Electron self-exchange dynamics of hexacyanoferrate in redox polyether hybrid molten salts containing polyether-tailed counterions

Hexacyanoferrate(III) is combined with a quaternary ammonium countercation consisting of triethylammoninm connected to a poly(ethylene glycol) methyl ether (MW 350) "tail", to form a highly viscous room-temperature redox polyether hybrid melt (e.g., a molten salt) in which the concentration of hexacyanoferrate centers is 0.82 M. Microelectrode voltammetry and potential step chronoamperometry in the undiluted melt give an apparent diffusion coefficient D_APP = 2.5 × 10^-10 cm²/s at 20 °C that is interpreted as reflecting primarily the rate of electron self-exchange between Fe(II) and Fe(III) centers. A rate constant of k_EX = 1.1 × 10⁵ M^-1 s^-1 is derived from this D_APP, and from its temperature dependence, an activation energy barrier of 30 kJ/ mol. k_EX is in good agreement with results in fluid solutions.

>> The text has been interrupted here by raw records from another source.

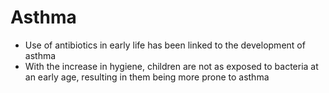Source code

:# Asthma
- Use of antibiotics in early life has been linked to the development of asthma
-   With the increase in hygiene, children are not as exposed to bacteria at an early age, resulting in them being more prone to asthma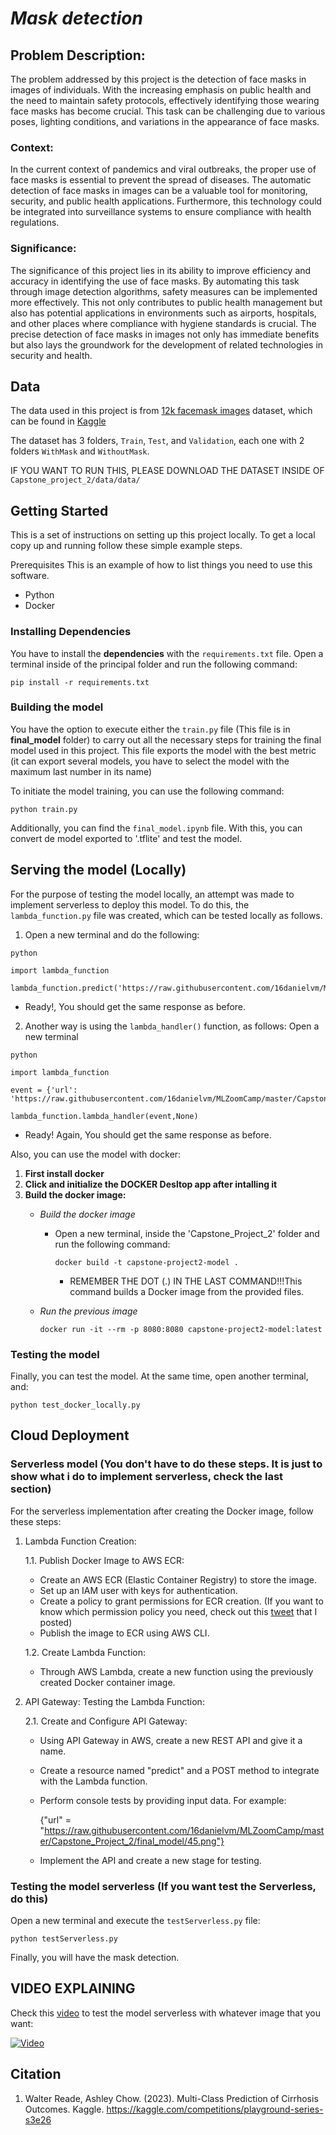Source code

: # *Mask detection* 

## Problem Description:
The problem addressed by this project is the detection of face masks in images of individuals. With the increasing emphasis on public health and the need to maintain safety protocols, effectively identifying those wearing face masks has become crucial. This task can be challenging due to various poses, lighting conditions, and variations in the appearance of face masks.

### Context:
In the current context of pandemics and viral outbreaks, the proper use of face masks is essential to prevent the spread of diseases. The automatic detection of face masks in images can be a valuable tool for monitoring, security, and public health applications. Furthermore, this technology could be integrated into surveillance systems to ensure compliance with health regulations.

### Significance:
The significance of this project lies in its ability to improve efficiency and accuracy in identifying the use of face masks. By automating this task through image detection algorithms, safety measures can be implemented more effectively. This not only contributes to public health management but also has potential applications in environments such as airports, hospitals, and other places where compliance with hygiene standards is crucial. The precise detection of face masks in images not only has immediate benefits but also lays the groundwork for the development of related technologies in security and health.

## Data

The data used in this project is from [12k facemask images](https://www.kaggle.com/datasets/ashishjangra27/face-mask-12k-images-dataset) dataset, which can be found in [Kaggle](https://www.kaggle.com/)

The dataset has 3 folders, `Train`, `Test`, and `Validation`, each one with 2 folders `WithMask` and `WithoutMask`.

IF YOU WANT TO RUN THIS, PLEASE DOWNLOAD THE DATASET INSIDE OF `Capstone_project_2/data/data/`

## Getting Started

This is a set of instructions on setting up this project locally. To get a local copy up and running follow these simple example steps.

Prerequisites This is an example of how to list things you need to use this software.

- Python
- Docker 

### Installing Dependencies

You have to install the **dependencies** with the `requirements.txt` file. Open a terminal inside of the principal folder and run the following command:

```
pip install -r requirements.txt
```

### Building the model

You have the option to execute either the `train.py` file (This file is in **final_model** folder)  to carry out all the necessary steps for training the final model used in this project. This file exports the model with the best metric (it can export several models, you have to select the model with the maximum last number in its name)

To initiate the model training, you can use the following command:

```
python train.py
```

Additionally, you can find the `final_model.ipynb` file. With this, you can convert de model exported to '.tflite' and test the model.

## Serving the model (Locally)

For the purpose of testing the model locally, an attempt was made to implement serverless to deploy this model. To do this, the `lambda_function.py` file was created, which can be tested locally as follows.

1. Open a new terminal and do the following:
        
```
python
```

```
import lambda_function
```

```
lambda_function.predict('https://raw.githubusercontent.com/16danielvm/MLZoomCamp/master/Capstone_Project_2/final_model/45.png')
```
        
- Ready!, You should get the same response as before.

2. Another way is using the `lambda_handler()` function, as follows: Open a new terminal
        
```
python
```

```
import lambda_function
```

```
event = {'url': 'https://raw.githubusercontent.com/16danielvm/MLZoomCamp/master/Capstone_Project_2/final_model/45.png'}
```

```
lambda_function.lambda_handler(event,None)
```

- Ready! Again, You should get the same response as before.

Also, you can use the model with docker:

1. **First install docker**
2. **Click and initialize the DOCKER Desltop app after intalling it**
3. **Build the docker image:**
   - *Build the docker image*
     - Open a new terminal, inside the 'Capstone_Project_2' folder and run the following command:

       ```
       docker build -t capstone-project2-model .
       ```
        
        - REMEMBER THE DOT (.) IN THE LAST COMMAND!!!This command builds a Docker image from the provided files.

    - *Run the previous image*

      ```
      docker run -it --rm -p 8080:8080 capstone-project2-model:latest
      ```
### Testing the model

Finally, you can test the model. At the same time, open another terminal, and:

```
python test_docker_locally.py
```

## Cloud Deployment

### Serverless model (You don't have to do these steps. It is just to show what i do to implement serverless, check the last section)

For the serverless implementation after creating the Docker image, follow these steps:

1. Lambda Function Creation:

   1.1. Publish Docker Image to AWS ECR:

   - Create an AWS ECR (Elastic Container Registry) to store the image.
   - Set up an IAM user with keys for authentication.
   - Create a policy to grant permissions for ECR creation. (If you want to know which permission policy you need, check out this [tweet](https://twitter.com/16danielvm/status/1728486982861693336/photo/1) that I posted)
   - Publish the image to ECR using AWS CLI.

   1.2. Create Lambda Function:

   - Through AWS Lambda, create a new function using the previously created Docker container image.

3. API Gateway: Testing the Lambda Function:

   2.1. Create and Configure API Gateway:
   - Using API Gateway in AWS, create a new REST API and give it a name.
   - Create a resource named "predict" and a POST method to integrate with the Lambda function.
   - Perform console tests by providing input data. For example:

     {"url" = "https://raw.githubusercontent.com/16danielvm/MLZoomCamp/master/Capstone_Project_2/final_model/45.png"}
   - Implement the API and create a new stage for testing.

### Testing the model serverless (If you want test the Serverless, do this)

Open a new terminal and execute the `testServerless.py` file:
```
python testServerless.py
```
Finally, you will have the mask detection.

## VIDEO EXPLAINING

Check this [video](https://youtu.be/IpxL_JW0bnM) to test the model serverless with whatever image that you want: 

[![Video](https://img.youtube.com/vi/IpxL_JW0bnM/mqdefault.jpg)](https://youtu.be/IpxL_JW0bnM)

## Citation 

1. Walter Reade, Ashley Chow. (2023). Multi-Class Prediction of Cirrhosis Outcomes. Kaggle. https://kaggle.com/competitions/playground-series-s3e26
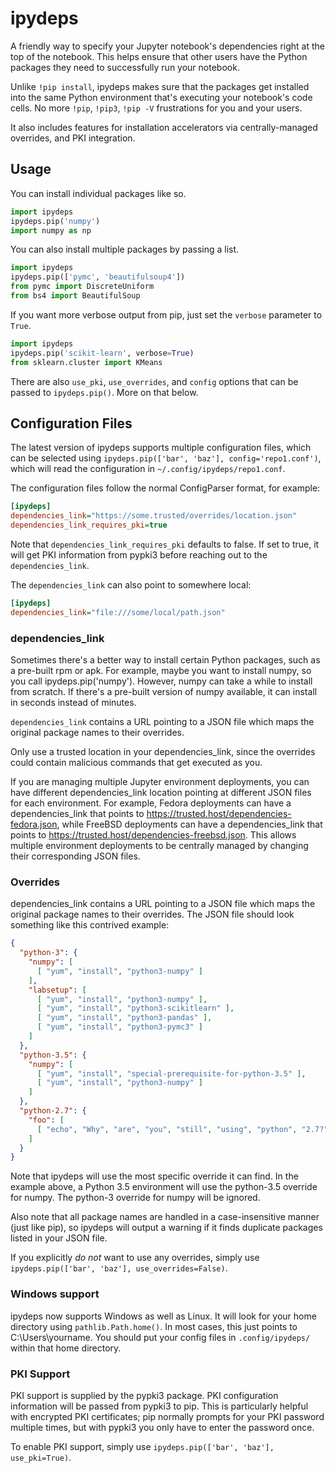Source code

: # ipydeps

A friendly way to specify your Jupyter notebook's dependencies right at the top of the notebook.
This helps ensure that other users have the Python packages they need to successfully run your notebook.

Unlike `!pip install`, ipydeps makes sure that the packages get installed into the same Python environment that's executing your notebook's code cells.
No more `!pip`, `!pip3`, `!pip -V` frustrations for you and your users.

It also includes features for installation accelerators via centrally-managed overrides, and PKI integration.

## Usage

You can install individual packages like so.

```python
import ipydeps
ipydeps.pip('numpy')
import numpy as np
```

You can also install multiple packages by passing a list.

```python
import ipydeps
ipydeps.pip(['pymc', 'beautifulsoup4'])
from pymc import DiscreteUniform
from bs4 import BeautifulSoup
```

If you want more verbose output from pip, just set the `verbose` parameter to `True`.

```python
import ipydeps
ipydeps.pip('scikit-learn', verbose=True)
from sklearn.cluster import KMeans
```

There are also `use_pki`, `use_overrides`, and `config` options that can be passed to `ipydeps.pip()`.  More on that below.

## Configuration Files

The latest version of ipydeps supports multiple configuration files, which can be selected using `ipydeps.pip(['bar', 'baz'], config='repo1.conf')`, which will read the configuration in `~/.config/ipydeps/repo1.conf`.

The configuration files follow the normal ConfigParser format, for example:

```ini
[ipydeps]
dependencies_link="https://some.trusted/overrides/location.json"
dependencies_link_requires_pki=true
```

Note that `dependencies_link_requires_pki` defaults to false.  If set to true, it will get PKI information from pypki3 before reaching out to the `dependencies_link`.

The `dependencies_link` can also point to somewhere local:

```ini
[ipydeps]
dependencies_link="file:///some/local/path.json"
```

### dependencies_link

Sometimes there's a better way to install certain Python packages, such as a pre-built rpm or apk.  For example, maybe you want to install numpy, so you call ipydeps.pip('numpy').  However, numpy can take a while to install from scratch.  If there's a pre-built version of numpy available, it can install in seconds instead of minutes.  

`dependencies_link` contains a URL pointing to a JSON file which maps the original package names to their overrides.

Only use a trusted location in your dependencies_link, since the overrides could contain malicious commands that get executed as you.

If you are managing multiple Jupyter environment deployments, you can have different dependencies_link location pointing at different JSON files for each environment.
For example, Fedora deployments can have a dependencies_link that points to https://trusted.host/dependencies-fedora.json, while FreeBSD deployments can have a dependencies_link that points to https://trusted.host/dependencies-freebsd.json.
This allows multiple environment deployments to be centrally managed by changing their corresponding JSON files.

### Overrides

dependencies_link contains a URL pointing to a JSON file which maps the original package names to their overrides.
The JSON file should look something like this contrived example:

```json
{
  "python-3": {
    "numpy": [
      [ "yum", "install", "python3-numpy" ]
    ],
    "labsetup": [
      [ "yum", "install", "python3-numpy" ],
      [ "yum", "install", "python3-scikitlearn" ],
      [ "yum", "install", "python3-pandas" ],
      [ "yum", "install", "python3-pymc3" ]
    ]
  },
  "python-3.5": {
    "numpy": [
      [ "yum", "install", "special-prerequisite-for-python-3.5" ],
      [ "yum", "install", "python3-numpy" ]
    ]
  },
  "python-2.7": {
    "foo": [
      [ "echo", "Why", "are", "you", "still", "using", "python", "2.7?" ]
    ]
  }
}
```

Note that ipydeps will use the most specific override it can find.
In the example above, a Python 3.5 environment will use the python-3.5 override for numpy.  The python-3 override for numpy will be ignored.

Also note that all package names are handled in a case-insensitive manner (just like pip), so ipydeps will output a warning if it finds duplicate packages listed in your JSON file.

If you explicitly *do not* want to use any overrides, simply use `ipydeps.pip(['bar', 'baz'], use_overrides=False)`.

### Windows support

ipydeps now supports Windows as well as Linux.  It will look for your home directory using `pathlib.Path.home()`.  In most cases, this just points to C:\Users\yourname.  You should put your config files in `.config/ipydeps/` within that home directory.

### PKI Support
PKI support is supplied by the pypki3 package.  PKI configuration information will be passed from pypki3 to pip.  This is particularly helpful with encrypted PKI certificates; pip normally prompts for your PKI password multiple times, but with pypki3 you only have to enter the password once.

To enable PKI support, simply use `ipydeps.pip(['bar', 'baz'], use_pki=True)`.
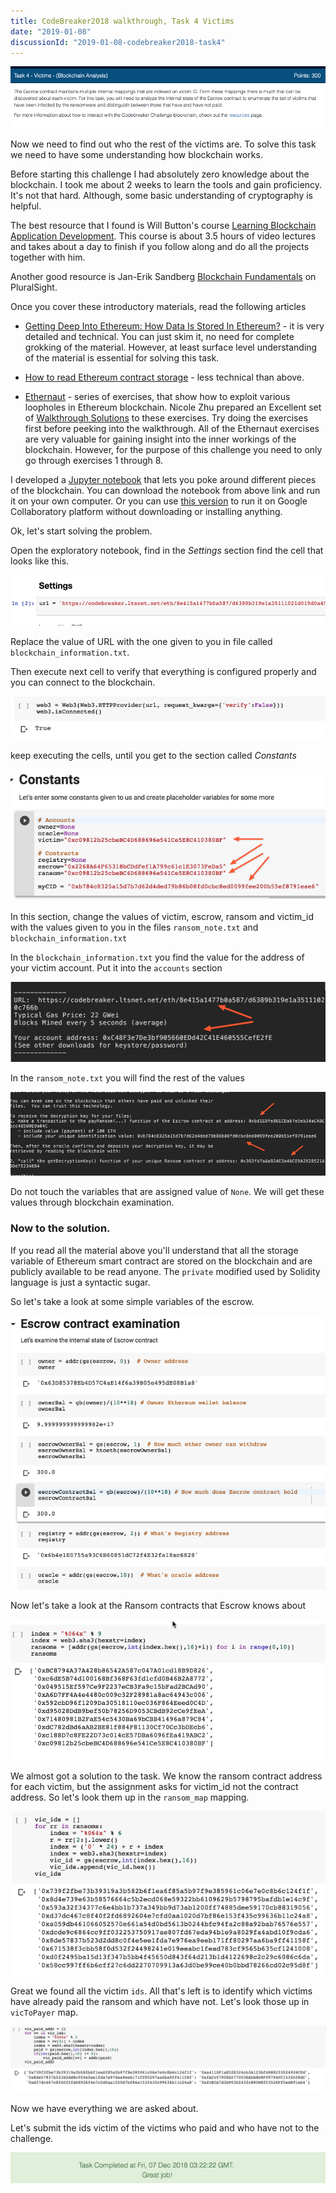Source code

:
```yaml
---
title: CodeBreaker2018 walkthrough, Task 4 Victims
date: "2019-01-08"
discussionId: "2019-01-08-codebreaker2018-task4"
---
```


![screen](./assignment.png)

Now we need to find out who the rest of the victims are.  To solve this task we need to have some understanding how blockchain works.

Before starting this challenge I had absolutely zero knowledge about the blockchain. I took me about 2 weeks to learn the tools and gain proficiency.  It's not that hard.  Although, some basic understanding of cryptography is helpful.

The best resource that I found is Will Button's course [Learning Blockchain Application Development](http://bit.ly/2FvKb0j).  This course is about 3.5 hours of video lectures and takes about a day to finish if you follow along and do all the projects together with him.  

Another good resource is Jan-Erik Sandberg [Blockchain Fundamentals](http://bit.ly/2CnLJ9M) on PluralSight.  

Once you cover these introductory materials, read the following articles

  * [Getting Deep Into Ethereum: How Data Is Stored In Ethereum?](http://bit.ly/2Fxivbl) - it is very detailed and technical.  You can just skim it, no need for complete grokking of the material.  However, at least surface level understanding of the material is essential for solving this task.

  * [How to read Ethereum contract storage](http://bit.ly/2CnxzFh) - less technical than above.

  * [Ethernaut](http://bit.ly/2AKVxKZ) - series of exercises, that show how to exploit various loopholes in Ethereum blockchain. Nicole Zhu prepared an Excellent set of [Walkthrough Solutions](http://bit.ly/2VYfLd8) to these exercises. Try doing the exercises first before peeking into the walkthrough.  All of the Ethernaut exercises are very valuable for gaining insight into the inner workings of the blockchain. However, for the purpose of this challenge you need to only go through exercises 1 through 8.

  I developed a [Jupyter notebook](http://bit.ly/2CkZKF6) that lets you poke around different pieces of the blockchain.  You can download the notebook from above link and run it on your own computer.  Or you can use [this version](http://bit.ly/2D12FnY) to run it on Google Collaboratory platform without downloading or installing anything.


Ok, let's start solving the problem.

Open the exploratory notebook, find in the *Settings* section find the cell that looks like this.

  ![screen](./bchain_url.png)

Replace the value of URL with the one given to you in  file called `blockchain_information.txt`.

Then execute next cell to verify that everything is configured properly and you can connect to the blockchain.

   ![screen](./verify_connection.png)

keep executing the cells, until you get to the section called *Constants*

  ![screen](./constants.png)

In this section, change the values of victim, escrow, ransom and victim_id with the values given to you in the files `ransom_note.txt` and `blockchain_information.txt`

In the `blockchain_information.txt` you find the value for the address of your victim account. Put it into the `accounts` section

  ![screen](./blockchain_info.png)

In the `ransom_note.txt` you will find the rest of the values

  ![screen](./ransom_note.png)

Do not touch the variables that are assigned value of `None`. We will get these values through blockchain examination.

### Now to the solution.

If you read all the material above you'll understand that all the storage variable of Ethereum smart contract are stored on the blockchain and are publicly available to be read anyone. The `private` modified used by Solidity language is just a syntactic sugar.

So let's take a look at some simple variables of the escrow.

  ![screen](./escrow_simple_var.png)

Now let's take a look at the Ransom contracts that Escrow knows about

  ![screen](./known_ransoms.png)

We almost got a solution to the task.  We know the ransom contract address for each victim, but the assignment asks for victim_id not the contract address.  So let's look them up in the `ransom_map` mapping.

  ![screen](./victim_ids.png)

Great we found all the victim `ids`.  All that's left is to identify which victims have already paid the ransom and which have not. Let's look those up in `vicToPayer` map.

  ![screen](./who_paid.png)

Now we have everything we are asked about.

Let's submit the ids victim of the victims who paid and who have not to the challenge.  

![Solved](./task4-solved.png)

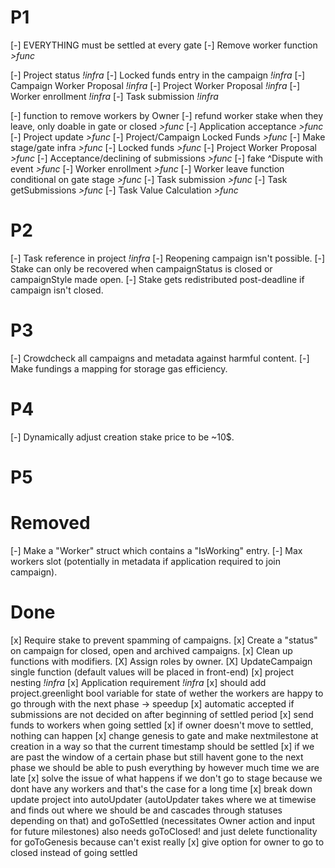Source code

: # **P1**

[-] EVERYTHING must be settled at every gate
[-] Remove worker function _>func_

[-] Project status _!infra_
[-] Locked funds entry in the campaign _!infra_
[-] Campaign Worker Proposal _!infra_
[-] Project Worker Proposal _!infra_
[-] Worker enrollment _!infra_
[-] Task submission _!infra_

[-] function to remove workers by Owner
[-] refund worker stake when they leave, only doable in gate or closed _>func_
[-] Application acceptance _>func_
[-] Project update _>func_
[-] Project/Campaign Locked Funds _>func_
[-] Make stage/gate infra _>func_
[-] Locked funds _>func_
[-] Project Worker Proposal _>func_
[-] Acceptance/declining of submissions _>func_
[-] fake ^Dispute with event _>func_
[-] Worker enrollment _>func_
[-] Worker leave function conditional on gate stage _>func_
[-] Task submission _>func_
[-] Task getSubmissions _>func_
[-] Task Value Calculation _>func_

# **P2**

[-] Task reference in project _!infra_
[-] Reopening campaign isn't possible.
[-] Stake can only be recovered when campaignStatus is closed or campaignStyle made open.
[-] Stake gets redistributed post-deadline if campaign isn't closed.

# **P3**

[-] Crowdcheck all campaigns and metadata against harmful content.
[-] Make fundings a mapping for storage gas efficiency.

# **P4**

[-] Dynamically adjust creation stake price to be ~10$.

# **P5**

# **Removed**

[-] Make a "Worker" struct which contains a "IsWorking" entry.
[-] Max workers slot (potentially in metadata if application required to join campaign).

# **Done**

[x] Require stake to prevent spamming of campaigns.
[x] Create a "status" on campaign for closed, open and archived campaigns.
[x] Clean up functions with modifiers.
[X] Assign roles by owner.
[X] UpdateCampaign single function (default values will be placed in front-end)
[x] project nesting _!infra_
[x] Application requirement _!infra_
[x] should add project.greenlight bool variable for state of wether the workers are happy to go through with the next phase -> speedup
[x] automatic accepted if submissions are not decided on after beginning of settled period
[x] send funds to workers when going settled
[x] if owner doesn't move to settled, nothing can happen
[x] change genesis to gate and make nextmilestone at creation in a way so that the current timestamp should be settled
[x] if we are past the window of a certain phase but still havent gone to the next phase we should be able to push everything by however much time we are late
[x] solve the issue of what happens if we don't go to stage because we dont have any workers and that's the case for a long time
[x] break down update project into autoUpdater (autoUpdater takes where we at timewise and finds out where we should be and cascades through statuses depending on that) and goToSettled (necessitates Owner action and input for future milestones) also needs goToClosed! and just delete functionality for goToGenesis because can't exist really
[x] give option for owner to go to closed instead of going settled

At the same concentration (0.82 M), but in aqueous solution, the (potassium salt) hexacyanoferrate species displays a D_APP of 4 × 10^-6 cm²/s, which is interpreted as reflecting physical transport of the hexacyanoferrate species. Transport of the hexacyanoferrate species is enormously "plasticized" in aqueous medium as opposed to the highly viscous polyether melt. Electronic spectra and ionic conductivity of the hybrid redox polyether melt are also reported.